Return only the lines of the data below from the line with "09:00 – 19:00" up to and including the line with "Página inicial", exactly as written, with the pictures omitted.
== Segment start ==
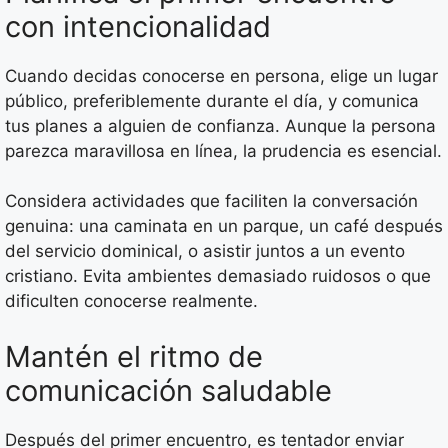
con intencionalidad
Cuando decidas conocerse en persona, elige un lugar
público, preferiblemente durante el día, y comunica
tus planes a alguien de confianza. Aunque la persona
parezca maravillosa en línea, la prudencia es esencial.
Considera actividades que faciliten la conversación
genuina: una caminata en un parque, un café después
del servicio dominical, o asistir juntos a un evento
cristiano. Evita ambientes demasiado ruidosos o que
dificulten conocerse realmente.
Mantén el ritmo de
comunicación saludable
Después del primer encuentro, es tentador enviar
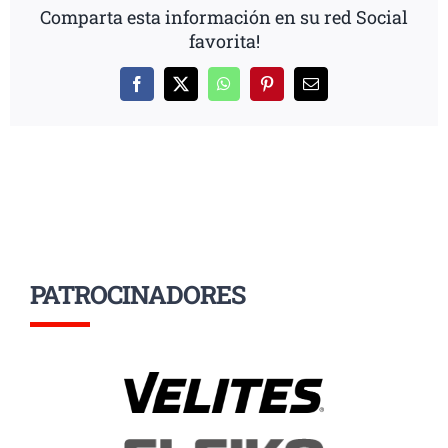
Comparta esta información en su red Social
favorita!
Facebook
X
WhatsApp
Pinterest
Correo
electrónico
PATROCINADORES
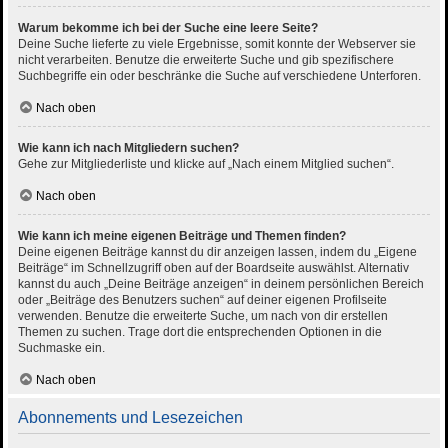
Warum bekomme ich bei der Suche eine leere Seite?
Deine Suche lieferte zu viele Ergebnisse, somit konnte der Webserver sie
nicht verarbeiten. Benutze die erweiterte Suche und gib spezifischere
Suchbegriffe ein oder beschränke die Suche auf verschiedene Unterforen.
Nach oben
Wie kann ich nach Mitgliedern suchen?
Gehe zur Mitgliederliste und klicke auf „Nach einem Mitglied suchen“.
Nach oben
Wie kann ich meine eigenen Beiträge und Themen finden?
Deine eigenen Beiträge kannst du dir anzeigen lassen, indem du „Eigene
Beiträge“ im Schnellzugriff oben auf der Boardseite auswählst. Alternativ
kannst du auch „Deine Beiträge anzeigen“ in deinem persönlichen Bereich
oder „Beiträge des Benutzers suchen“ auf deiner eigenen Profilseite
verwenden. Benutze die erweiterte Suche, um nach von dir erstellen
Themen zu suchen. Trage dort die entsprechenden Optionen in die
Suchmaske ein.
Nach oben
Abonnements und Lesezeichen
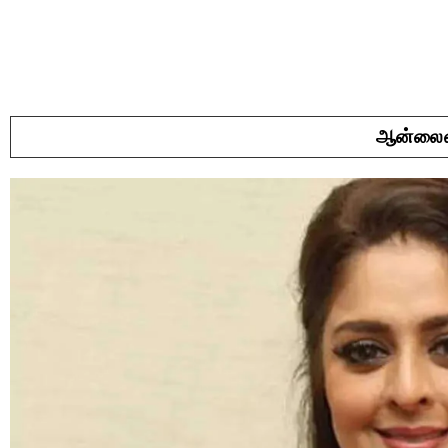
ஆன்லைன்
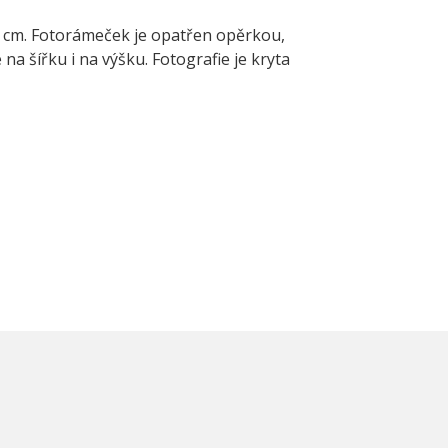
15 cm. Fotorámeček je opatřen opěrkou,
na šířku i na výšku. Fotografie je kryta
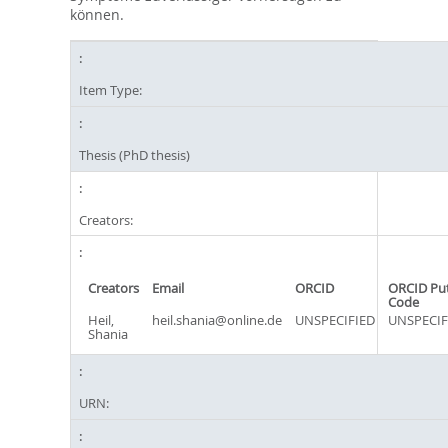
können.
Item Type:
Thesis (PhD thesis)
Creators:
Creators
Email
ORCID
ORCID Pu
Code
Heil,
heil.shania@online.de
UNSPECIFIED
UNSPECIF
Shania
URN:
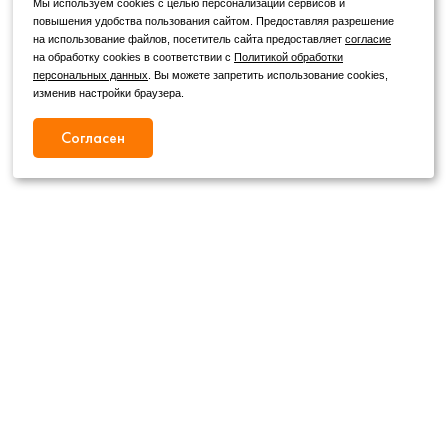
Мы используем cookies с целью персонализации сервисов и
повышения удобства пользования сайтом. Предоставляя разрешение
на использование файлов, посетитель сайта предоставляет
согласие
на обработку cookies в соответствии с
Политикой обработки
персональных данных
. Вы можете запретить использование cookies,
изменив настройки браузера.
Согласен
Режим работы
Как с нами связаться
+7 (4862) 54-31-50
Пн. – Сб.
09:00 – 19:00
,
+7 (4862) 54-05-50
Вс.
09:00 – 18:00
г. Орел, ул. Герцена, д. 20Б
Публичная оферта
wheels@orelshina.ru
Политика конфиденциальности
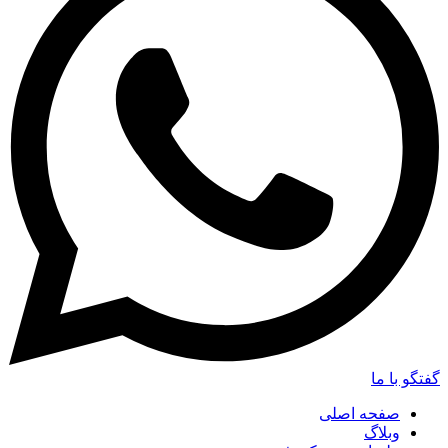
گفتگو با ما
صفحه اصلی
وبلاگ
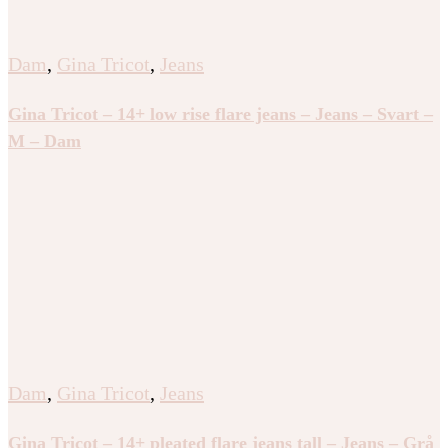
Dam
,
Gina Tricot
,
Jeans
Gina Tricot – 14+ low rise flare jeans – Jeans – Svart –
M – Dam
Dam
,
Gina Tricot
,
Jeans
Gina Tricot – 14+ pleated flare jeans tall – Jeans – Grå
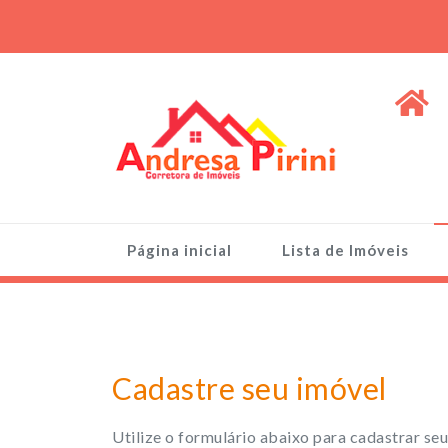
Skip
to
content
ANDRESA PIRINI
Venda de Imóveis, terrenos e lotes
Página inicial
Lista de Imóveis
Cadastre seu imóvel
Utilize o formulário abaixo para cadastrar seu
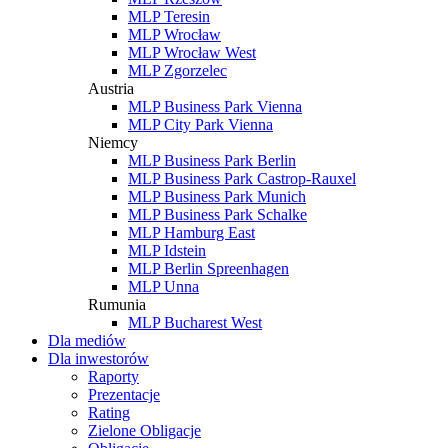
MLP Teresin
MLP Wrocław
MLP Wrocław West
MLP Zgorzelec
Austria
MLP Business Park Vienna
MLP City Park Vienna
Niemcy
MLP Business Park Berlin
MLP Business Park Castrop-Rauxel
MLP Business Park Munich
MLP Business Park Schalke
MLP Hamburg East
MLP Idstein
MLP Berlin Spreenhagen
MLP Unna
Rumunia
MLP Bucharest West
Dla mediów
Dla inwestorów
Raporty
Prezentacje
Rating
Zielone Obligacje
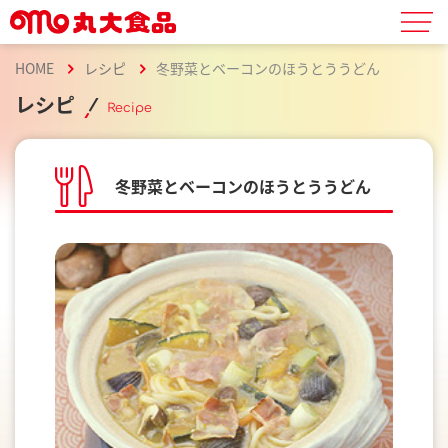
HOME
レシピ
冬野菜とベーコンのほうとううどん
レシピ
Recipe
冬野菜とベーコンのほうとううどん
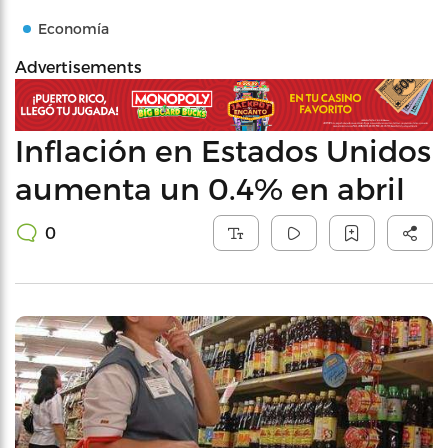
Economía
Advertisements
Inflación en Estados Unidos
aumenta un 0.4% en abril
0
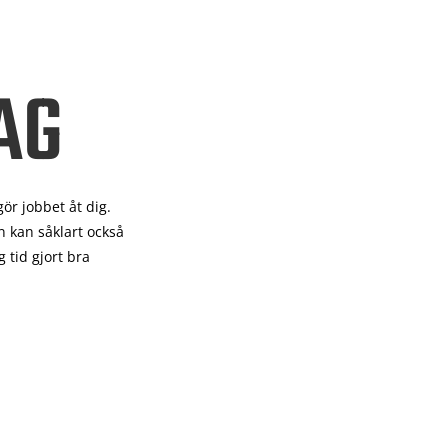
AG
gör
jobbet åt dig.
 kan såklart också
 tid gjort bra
== Segment end ==
== Segment start ==
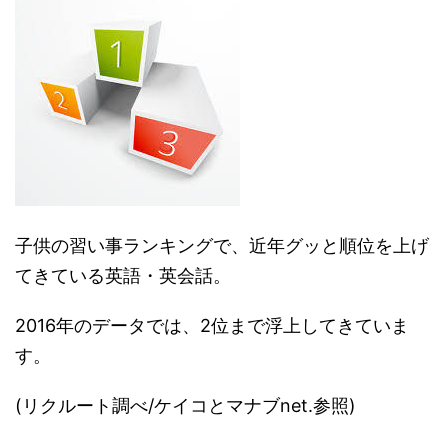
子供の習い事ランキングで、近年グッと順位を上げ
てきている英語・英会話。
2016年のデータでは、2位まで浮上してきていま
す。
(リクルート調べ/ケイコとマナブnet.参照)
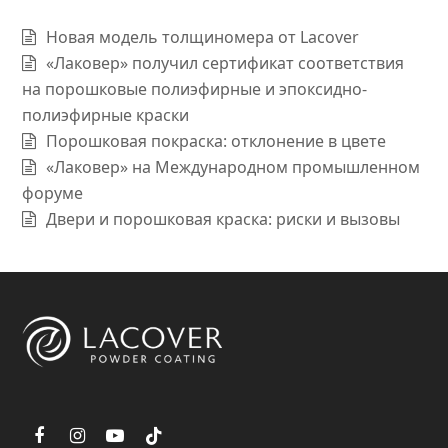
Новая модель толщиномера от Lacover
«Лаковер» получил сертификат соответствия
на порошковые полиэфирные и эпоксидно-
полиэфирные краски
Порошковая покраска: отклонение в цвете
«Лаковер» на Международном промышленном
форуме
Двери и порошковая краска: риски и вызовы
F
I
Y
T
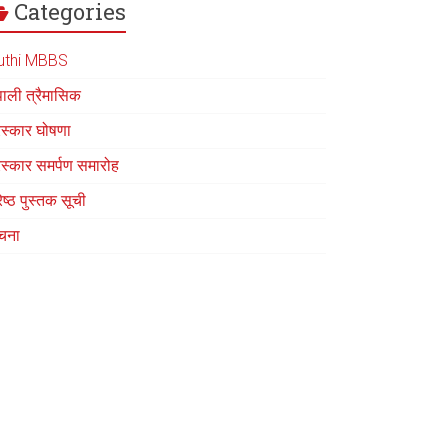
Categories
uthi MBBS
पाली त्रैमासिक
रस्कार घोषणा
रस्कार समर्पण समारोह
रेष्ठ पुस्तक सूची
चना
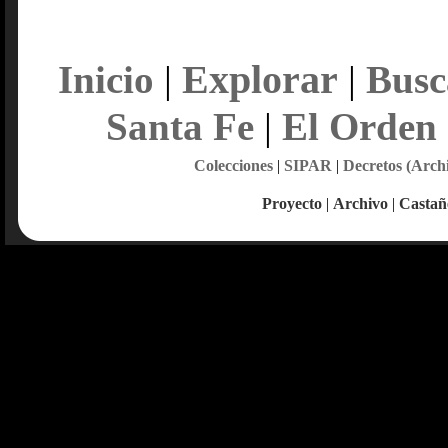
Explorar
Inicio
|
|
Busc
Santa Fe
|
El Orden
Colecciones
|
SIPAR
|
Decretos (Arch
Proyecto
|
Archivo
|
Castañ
== Segment end ==
== Segment start ==
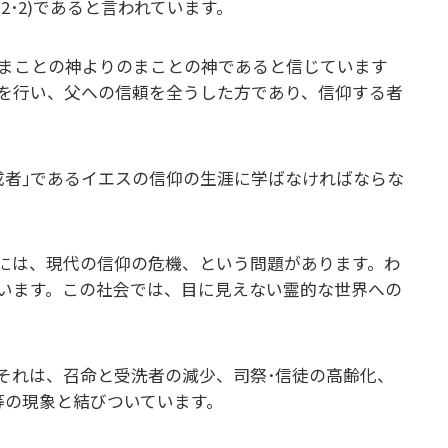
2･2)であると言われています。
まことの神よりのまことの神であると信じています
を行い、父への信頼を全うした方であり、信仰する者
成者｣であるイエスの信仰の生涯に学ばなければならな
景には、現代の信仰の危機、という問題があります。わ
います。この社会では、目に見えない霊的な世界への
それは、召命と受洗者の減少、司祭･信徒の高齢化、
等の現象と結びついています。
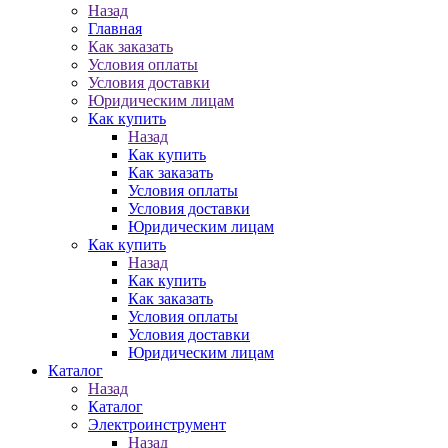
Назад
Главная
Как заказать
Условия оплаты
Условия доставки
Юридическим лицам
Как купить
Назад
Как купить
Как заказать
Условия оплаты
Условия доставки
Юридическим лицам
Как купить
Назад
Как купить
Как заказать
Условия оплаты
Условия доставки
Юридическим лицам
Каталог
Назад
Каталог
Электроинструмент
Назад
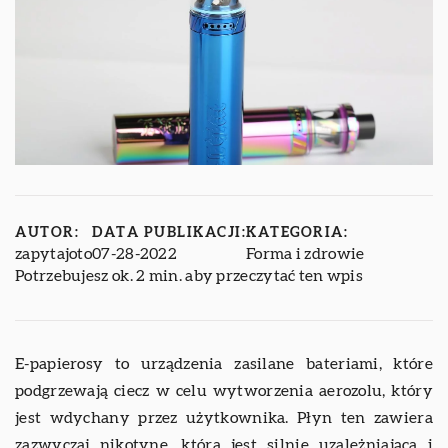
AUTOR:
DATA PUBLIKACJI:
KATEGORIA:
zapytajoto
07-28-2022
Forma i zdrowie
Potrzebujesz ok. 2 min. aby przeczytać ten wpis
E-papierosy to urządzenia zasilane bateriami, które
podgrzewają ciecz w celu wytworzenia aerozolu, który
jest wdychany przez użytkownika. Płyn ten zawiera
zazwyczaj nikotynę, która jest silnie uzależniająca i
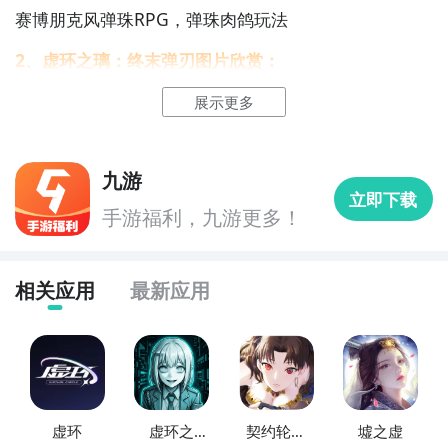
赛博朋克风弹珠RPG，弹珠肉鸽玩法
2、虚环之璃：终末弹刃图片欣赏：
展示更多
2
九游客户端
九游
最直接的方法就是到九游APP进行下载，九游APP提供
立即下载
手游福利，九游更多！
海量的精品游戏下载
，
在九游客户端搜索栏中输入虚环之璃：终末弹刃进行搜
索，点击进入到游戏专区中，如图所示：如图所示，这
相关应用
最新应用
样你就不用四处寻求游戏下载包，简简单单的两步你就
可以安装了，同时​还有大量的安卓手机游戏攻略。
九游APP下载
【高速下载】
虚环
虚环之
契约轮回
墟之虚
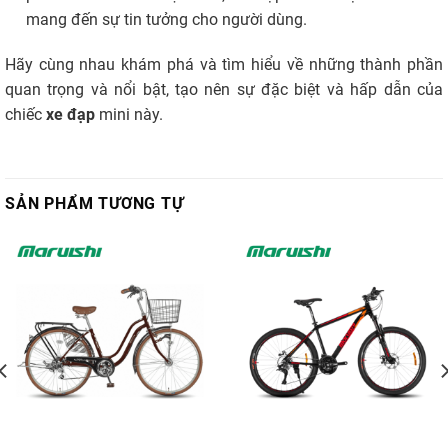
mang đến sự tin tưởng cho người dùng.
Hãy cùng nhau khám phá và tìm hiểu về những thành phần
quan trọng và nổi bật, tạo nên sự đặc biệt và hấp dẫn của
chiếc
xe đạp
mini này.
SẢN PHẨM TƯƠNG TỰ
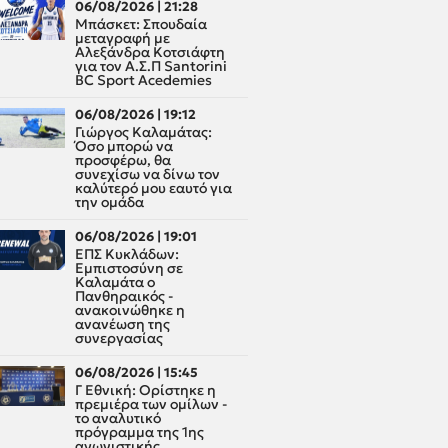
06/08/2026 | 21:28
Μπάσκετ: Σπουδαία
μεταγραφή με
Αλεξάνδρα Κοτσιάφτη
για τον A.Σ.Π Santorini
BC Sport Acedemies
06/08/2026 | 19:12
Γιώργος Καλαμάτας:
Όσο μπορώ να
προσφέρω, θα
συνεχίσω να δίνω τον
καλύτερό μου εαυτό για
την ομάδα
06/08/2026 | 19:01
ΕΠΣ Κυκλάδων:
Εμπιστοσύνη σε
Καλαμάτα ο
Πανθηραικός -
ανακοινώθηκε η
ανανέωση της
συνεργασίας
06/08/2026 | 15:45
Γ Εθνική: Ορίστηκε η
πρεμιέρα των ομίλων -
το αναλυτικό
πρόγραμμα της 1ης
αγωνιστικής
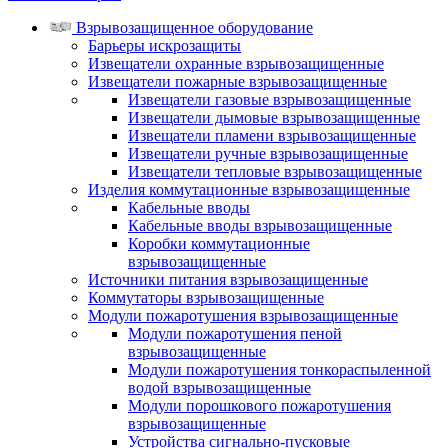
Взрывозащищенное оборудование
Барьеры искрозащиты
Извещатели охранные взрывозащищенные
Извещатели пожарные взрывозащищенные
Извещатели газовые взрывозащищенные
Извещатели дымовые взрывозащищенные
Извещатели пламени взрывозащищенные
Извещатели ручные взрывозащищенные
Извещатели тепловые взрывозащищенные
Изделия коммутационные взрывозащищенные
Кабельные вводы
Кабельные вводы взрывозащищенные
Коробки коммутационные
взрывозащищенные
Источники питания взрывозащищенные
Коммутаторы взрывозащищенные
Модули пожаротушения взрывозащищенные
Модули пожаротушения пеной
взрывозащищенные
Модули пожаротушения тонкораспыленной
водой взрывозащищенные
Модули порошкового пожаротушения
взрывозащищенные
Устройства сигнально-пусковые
== Segment end ==
- Solution for this task
09:00 – 19:00
,
+7 (4862) 54-05-50
Вс.
09:00 – 18:00
г. Орел, ул. Герцена, д. 20Б
Публичная оферта
wheels@orelshina.ru
Политика конфиденциальности
گفتگو با ما
صفحه اصلی
وبلاگ
Dam
,
Gina Tricot
,
Jeans
Gina Tricot – 14+ low rise flare jeans – Jeans – Svart –
M – Dam
Dam
,
Gina Tricot
,
Jeans
Gina Tricot – 14+ pleated flare jeans tall – Jeans – Grå
Skip
to
content
ANDRESA PIRINI
Venda de Imóveis, terrenos e lotes
Página inicial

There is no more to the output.